The debrief is going well, the change in direction the end client needs to take is understood, the meeting is coming to a conclusion. Then the quiet one in the room asks you to go back to slide 26 – it’s the slide with one of the key tabulations with the important figures highlighted in green. The bomb is dropped, “The numbers don’t add up”. The numbers in the cells don’t add up. Everyone counts them. She is right. The researchers look at each other. They count again. No, she really is right. “What software are you using for this analysis?”. “Not sure, we will need to speak with the DP team”. Suddenly there is a bit of doubt in the room. The meeting ends with a question mark.
I am sure that many of us have seen or heard something like this at some point and I am also sure that many of you will know exactly what has happened. But for those who have not yet experienced this issue and would like to arm themselves with why this can happen and how you can easily explain what is going on, here is an example . . .
This scenario usually occurs when we are working with weighted data. In weighted data, we apply a numeric weight factor to each respondent and so each respondent goes into the calculations slightly greater than or less than 1. This means that weighted data is no longer dealing in whole numbers, but in numbers with decimal places. Researchers don’t often like to show counts of respondents with decimal places – how can you have 87.6 people liking something? So usually counts are rounded to the nearest whole number.
In the above table we have a mismatch on the column total and in the first and last categories of the film appreciation question. This is due to rounding. Adding a decimal place explains exactly what is going on, as you can see in the table below.
You can see that when we have one decimal place, the numbers in the cells all sum to the same as the total. The only exception, where we still have a mismatch, is in the column total, but the mismatch is just 0.1 and again, this is due to rounding.
This scenario can also happen if you choose to show percentages without decimal places, so I would discourage that, as people generally like to see percentages add up to 100, rather than 99 or 101.
So to round things off (groan), make sure you have a good understanding of the dangers of a lack of a decimal point, before your next client debrief.
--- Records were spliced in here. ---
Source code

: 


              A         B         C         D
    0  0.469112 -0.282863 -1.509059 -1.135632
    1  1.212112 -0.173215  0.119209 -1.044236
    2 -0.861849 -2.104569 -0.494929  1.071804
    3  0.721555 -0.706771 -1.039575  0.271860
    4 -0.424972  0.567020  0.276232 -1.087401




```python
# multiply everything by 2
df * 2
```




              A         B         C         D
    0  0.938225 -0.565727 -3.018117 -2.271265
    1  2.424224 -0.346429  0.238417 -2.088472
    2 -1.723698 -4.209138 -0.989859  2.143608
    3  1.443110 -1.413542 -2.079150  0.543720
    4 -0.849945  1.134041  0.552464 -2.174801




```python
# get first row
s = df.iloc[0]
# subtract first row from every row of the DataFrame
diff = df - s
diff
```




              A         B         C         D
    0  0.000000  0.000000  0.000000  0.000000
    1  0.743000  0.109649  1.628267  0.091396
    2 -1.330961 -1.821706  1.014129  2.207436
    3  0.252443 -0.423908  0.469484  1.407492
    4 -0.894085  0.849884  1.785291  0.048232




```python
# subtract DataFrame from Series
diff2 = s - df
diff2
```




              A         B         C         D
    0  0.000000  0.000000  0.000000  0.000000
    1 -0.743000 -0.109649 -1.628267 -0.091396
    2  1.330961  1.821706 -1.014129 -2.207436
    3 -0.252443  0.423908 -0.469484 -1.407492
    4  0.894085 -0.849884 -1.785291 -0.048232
Postscript: my colleague Jérôme Sopoçko, who writes much of the code for Askia’s reporting solutions says that from a development point of view, decimal numbers in all programming languages are an approximation and that there are a number of areas a developer needs to be fully aware of when creating analytical software. He recommends the following abstract as a good source of information regarding this area: “What Every Computer Scientist Should Know About Floating-Point Arithmetic”, by David Goldberg.